Progress is meant for bettering our lives, with better facilities and lesser work. Scientific advancements are here to aid us living a smoother and easier life. But does that ever happen? Each one of us has different needs, goals, aspirations, and desires, therefore we all want to reach our potential and lead the lives we envision. We believe we have opportunities to realize such dreams. But in reality our whole life is spent on hustling and bustling, but achieving zero peace of mind. Anxiety has become our best friends. Why? Despite our best efforts, there are challenges that stand in the way of our goals. We feel we must put out the effort necessary to achieve our goals. We all know that and do that, yet fail to achieve that mecca of success. Progress should be easy; it shouldn’t make our lives more difficult.
Being overly ambitious might leave us feeling stressed and overwhelmed, concerned about how we’ll manage to get everything done. Inadequate ambition may leave us feeling uninspired, uncomfortable, and even sad because we worry that our dreams may not be large enough.
This combined with a culture that associates labor with social status and self-worth has made us into some sort of machines with anxieties.
For example, Farming. Despite the assurance that leisure would be improved and worry would be reduced, the present day agriculture, instead, increased work demands and raised anxiety levels.
Here’s how Eisenstein explained this paradoxical phenomenon— he said, contrary to the initial hope of progress, agriculture increased nature’s food production for people while also introducing the modern idea of labor. Food was both easier to obtain and simultaneously more plentiful. With agriculture, we had to labor today in order to have food tomorrow, which is a prime illustration of the contradiction of technology, which has taken us to the verge of disaster despite its enticing objectives of convenience, comfort, and security.
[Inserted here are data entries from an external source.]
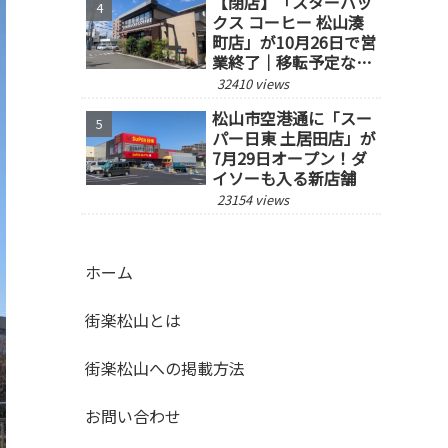
【閉店】「スターバッ
クス コーヒー 松山湊
町店」が10月26日で営
業終了｜移転予定な
し、跡地の今後にも注
32410 views
目
松山市空港通に「スー
パー日東 土居田店」が
7月29日オープン！ダ
イソーも入る新店舗
23154 views
ホーム
街楽松山とは
街楽松山への掲載方法
お問い合わせ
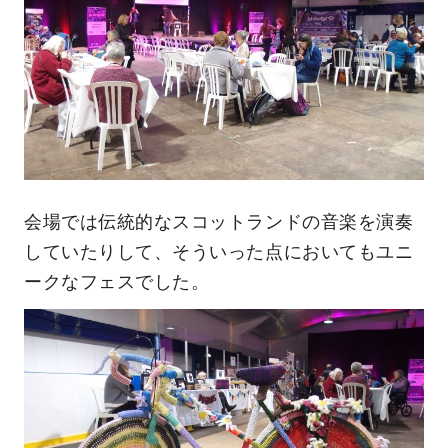
会場では伝統的なスコットランドの音楽を演奏
していたりして、そういった点においてもユニ
ークなフェスでした。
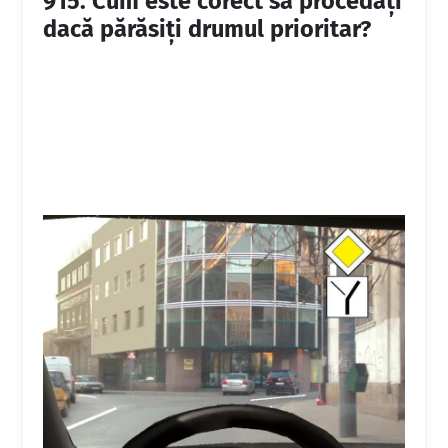
915.
Cum este corect să procedaţi
dacă părăsiţi drumul prioritar?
Adding to that he also shared, that this system became a source of continual sense of anxiety, existence itself has been made into an unavoidable pain, no matter how well this year’s crop turns out, the worry lingers on, what about next year?
This is the technological paradigm expressing the illusion of control that people have. The idea that having greater control over our surroundings will make us feel less anxious is ironically counterproductive; the more I can control and forecast, the less I can tolerate uncertainty, and the more I want to control and predict. A positive feedback loop that is maintained by the control mechanism is anxiety. More control is not the solution to the problem, but that is the illusion that is put before us. And that enchantment still hangs over us now. How far will we fall in this downward spiral? Just a touch of extra power!